6. All plans should be considered “fluid.”
Before I began the entertainment center I modeled it completely in 3D. I knew the exact measurements of every piece. This plan lasted until all the boards we cut, at which point I began to realize the 5 things above. I went back in one night after swearing at the pieces and redrew everything on a few pieces of paper, in pencil, with measurements scribbled in the margins. These measurements were the correct ones. $2,500 computer full of bleeding edge tech=wrong, $0.15 writing implement using 5000 year old technology=right. This is a tough lesson for a geek.
7. Wood comes in many thicknesses.
And neither of the 4 foot by 8 foot boards I purchased was ½”. This fact is amazingly important to take into account with using said wood to build things. In 3D land I can make it as thin as I like. In real life I have to buy the wood as available and re-plan the item to take these realities into account. Simply pretending that the boards are “close enough” won’t cut it.
8. Wood is a solid.
May seem obvious to all upright walking mammals, but not when you’re used to 3D Design. I can pass an object slightly through another object, just to make it look good. In the real world, I have to actually cut something to make it shorter and no amount of forcing will make the wood pieces pass through one another… not even a little. Interesting note, however: seriously heavy sanding is next best thing, if you don’t mind the board being a little wavy. I tried this today. Chalk one up for the fat-man!

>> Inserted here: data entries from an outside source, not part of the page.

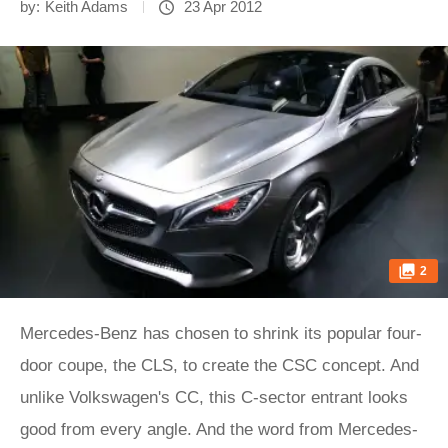
by:
Keith Adams
23 Apr 2012
2
Mercedes-Benz has chosen to shrink its popular four-
door coupe, the CLS, to create the CSC concept. And
unlike Volkswagen's CC, this C-sector entrant looks
good from every angle. And the word from Mercedes-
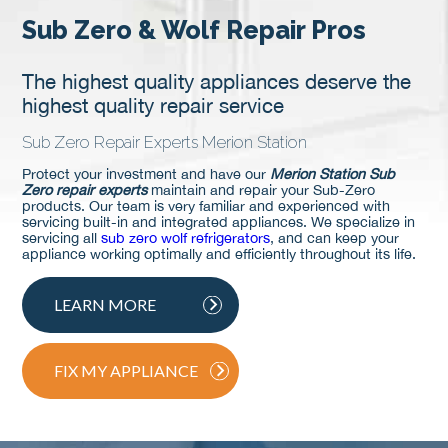
Sub Zero & Wolf Repair Pros
The highest quality appliances deserve the
highest quality repair service
Sub Zero Repair Experts Merion Station
Protect your investment and have our
Merion Station Sub
Zero repair experts
maintain and repair your Sub-Zero
products. Our team is very familiar and experienced with
servicing built-in and integrated appliances. We specialize in
servicing all
sub zero wolf refrigerators
, and can keep your
appliance working optimally and efficiently throughout its life.
LEARN MORE
FIX MY APPLIANCE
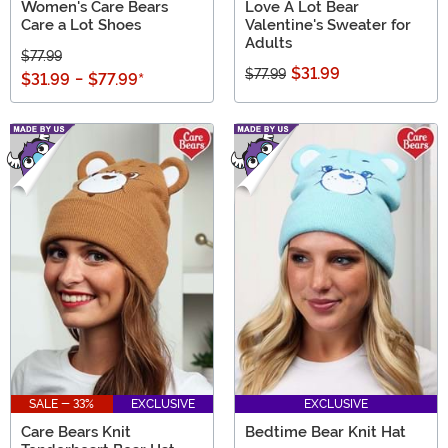
Women's Care Bears
Love A Lot Bear
Care a Lot Shoes
Valentine's Sweater for
Adults
$77.99
$31.99
$77.99
$31.99
-
$77.99
*
SALE - 33%
EXCLUSIVE
EXCLUSIVE
Care Bears Knit
Bedtime Bear Knit Hat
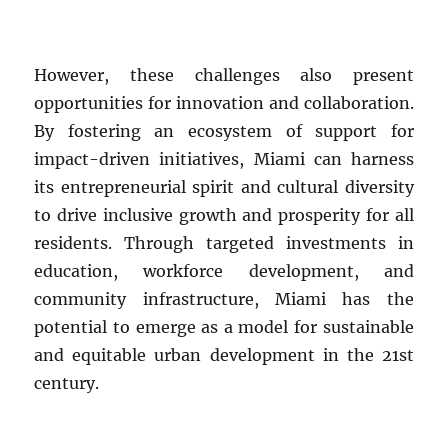
However, these challenges also present
opportunities for innovation and collaboration.
By fostering an ecosystem of support for
impact-driven initiatives, Miami can harness
its entrepreneurial spirit and cultural diversity
to drive inclusive growth and prosperity for all
residents. Through targeted investments in
education, workforce development, and
community infrastructure, Miami has the
potential to emerge as a model for sustainable
and equitable urban development in the 21st
century.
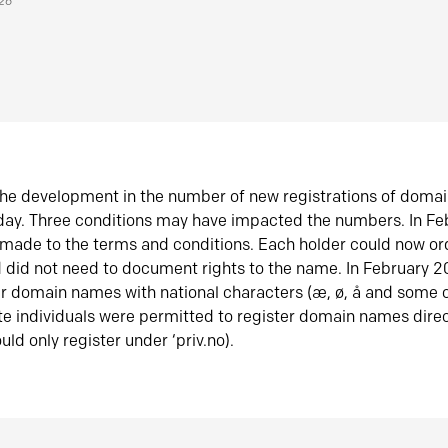
026
he development in the number of new registrations of doma
oday. Three conditions may have impacted the numbers. In F
made to the terms and conditions. Each holder could now or
did not need to document rights to the name. In February 
er domain names with national characters (æ, ø, å and some o
te individuals were permitted to register domain names direc
uld only register under ‘priv.no).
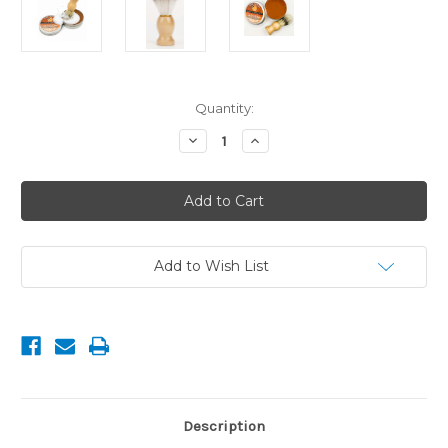
Current
Quantity:
Stock:
Decrease
Increase
Quantity
Quantity
of
of
Natural
Natural
Saddle
Saddle
Soap
Soap
Bristle
Bristle
Brush
Brush
with
with
Wooden
Wooden
Add to Wish List
Handle
Handle
Description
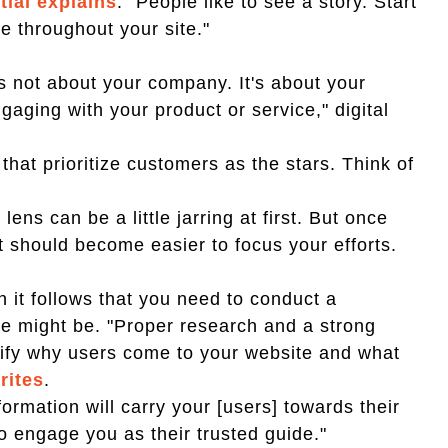
ial explains
. "People like to see a story. Start
e throughout your site."
 is not about your company. It's about your
aging with your product or service," digital
hat prioritize customers as the stars. Think of
lens can be a little jarring at first. But once
t should become easier to focus your efforts.
n it follows that you need to conduct a
ce might be. "Proper research and a strong
ntify why users come to your website and what
rites
.
ormation will carry your [users] towards their
o engage you as their trusted guide."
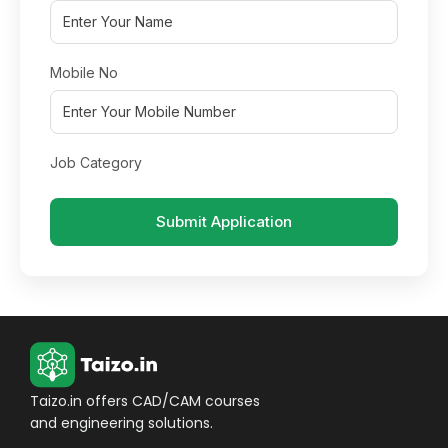
Mobile No
Job Category
Submit Application
Taizo.in offers CAD/CAM courses
and engineering solutions.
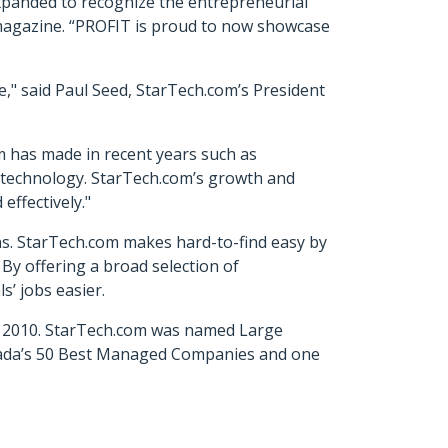
xpanded to recognize the entrepreneurial
magazine. “PROFIT is proud to now showcase
e," said Paul Seed, StarTech.com’s President
 has made in recent years such as
 technology. StarTech.com’s growth and
effectively."
ons. StarTech.com makes hard-to-find easy by
 By offering a broad selection of
s’ jobs easier.
in 2010. StarTech.com was named Large
nada’s 50 Best Managed Companies and one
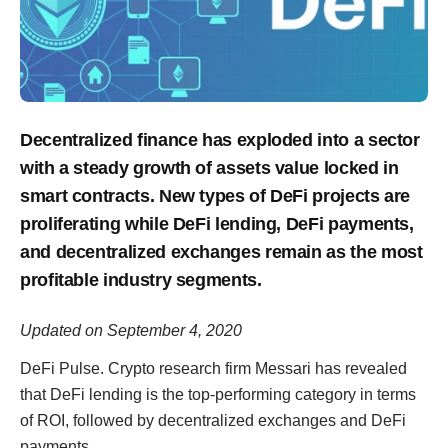
Decentralized finance has exploded into a sector
with a steady growth of assets value locked in
smart contracts. New types of DeFi projects are
proliferating while DeFi lending, DeFi payments,
and decentralized exchanges remain as the most
profitable industry segments.
Updated on September 4, 2020
DeFi Pulse. Crypto research firm Messari has revealed
that DeFi lending is the top-performing category in terms
of ROI, followed by decentralized exchanges and DeFi
payments.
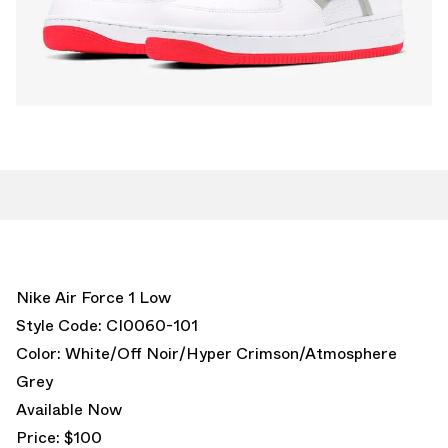
Nike Air Force 1 Low
Style Code: CI0060-101
Color: White/Off Noir/Hyper Crimson/Atmosphere
Grey
Available Now
Price: $100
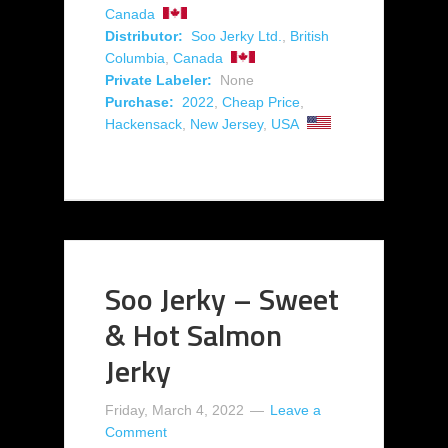
Canada
Distributor:
Soo Jerky Ltd.
,
British
Columbia
,
Canada
Private Labeler:
None
Purchase:
2022
,
Cheap Price
,
Hackensack
,
New Jersey
,
USA
Soo Jerky – Sweet
& Hot Salmon
Jerky
Friday, March 4, 2022
Leave a
Comment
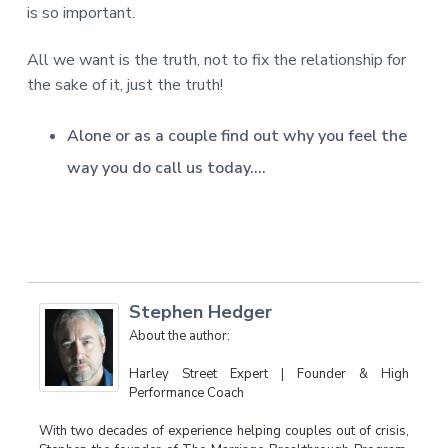
is so important.
All we want is the truth, not to fix the relationship for
the sake of it, just the truth!
Alone or as a couple find out why you feel the
way you do call us today….
Stephen Hedger
About the author:
Harley Street Expert | Founder & High
Performance Coach
With two decades of experience helping couples out of crisis,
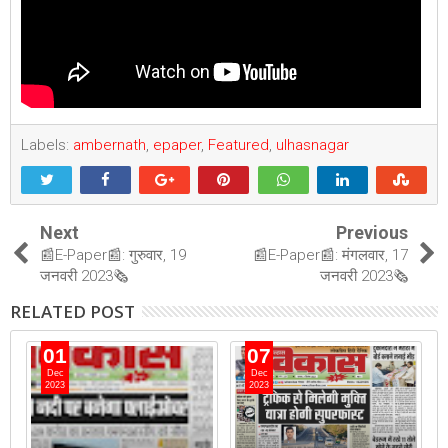
Labels:
ambernath
,
epaper
,
Featured
,
ulhasnagar
Next
Previous
📰E-Paper📰: गुरुवार, 19
📰E-Paper📰: मंगलवार, 17
जनवरी 2023🗞
जनवरी 2023🗞
RELATED POST
01
07
Dec
Dec
2023
2023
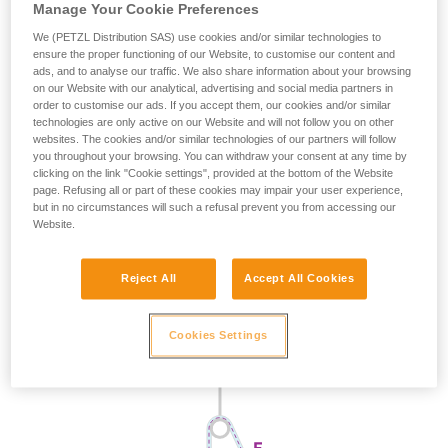
Manage Your Cookie Preferences
We (PETZL Distribution SAS) use cookies and/or similar technologies to
ensure the proper functioning of our Website, to customise our content and
ads, and to analyse our traffic. We also share information about your browsing
on our Website with our analytical, advertising and social media partners in
order to customise our ads. If you accept them, our cookies and/or similar
technologies are only active on our Website and will not follow you on other
websites. The cookies and/or similar technologies of our partners will follow
you throughout your browsing. You can withdraw your consent at any time by
clicking on the link "Cookie settings", provided at the bottom of the Website
page. Refusing all or part of these cookies may impair your user experience,
but in no circumstances will such a refusal prevent you from accessing our
Website.
Reject All
Accept All Cookies
Cookies Settings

9. Large physical objects are large… and heavy.
If I’m building a 3D statue of Zeus made of Steel, it weighs nothing. I can move it anyway with a minor flick of my hand. Spend 5 hours cutting wood and sanding it, however, and when it comes time to start holding these objects together to fasten them and you become keenly aware of their weight. Wood is heavy! Heavy + tired hands does not = precise, even if the boards were actually cut to the proper length.
10. Clean up
In the zany an unrestrained world of 3D design, one does not end up covered in wood chips and dust. A designer will never end up with his fingertips caked in dust while texturing. He will not nearly get hit in the eye with a wood-chip, while setting the length of the wood beam he’s creating. His mouse will not accidentally almost cut through it’s own cord when setting it down just after creating something. Not so much with the real world… if you thought sanding sucked before, sweeping it up sucks much more.
But despite all of this annoyance seemingly built into carpentry, I really, honestly do like it. It’s unspeakably cool to actually use something you made every day and to know that you made it and that you cut each piece with your own hands. I’d love to do more and the CPU case is officially the first sub-structure of the some-day desk I plan on building. I still have a lot to learn, especially about finishing the projects, staining and glazing and all that, but I’m still looking forward to it.
After all, I have a plan… and a fluid one at that.